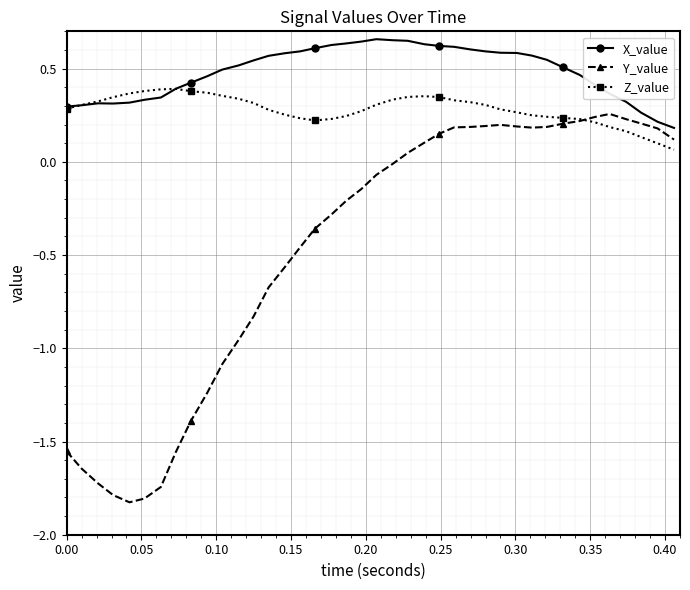

List the series in order of their peak value, highest first.

X_value, Z_value, Y_value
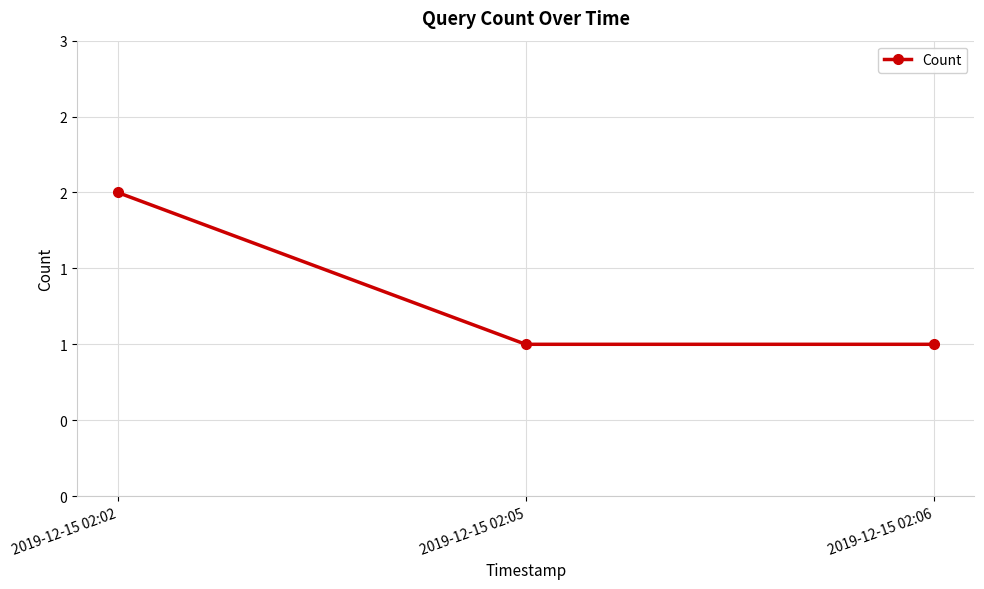

Is this an area chart (filled region under the line)?

No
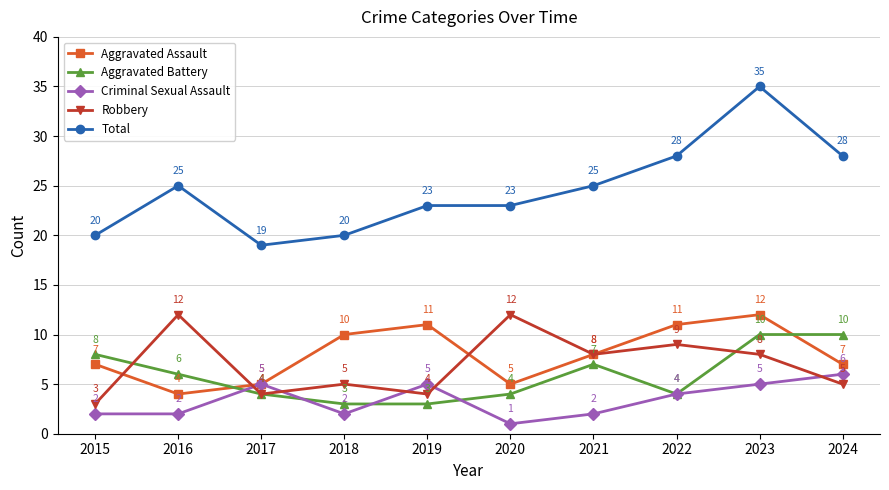

What is the difference between the second highest and second lowest values in the Aggravated Battery series?

7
:::::
**Work to be completed:**
Rewrite all three items with "series" swapped for "data line" and everything else unchanged, omitting the pictures.

**Answer box:**
List the data line in order of their peak value, highest first.

X_value, Z_value, Y_value

Is this an area chart (filled region under the line)?

No

What is the difference between the second highest and second lowest values in the Aggravated Battery data line?

7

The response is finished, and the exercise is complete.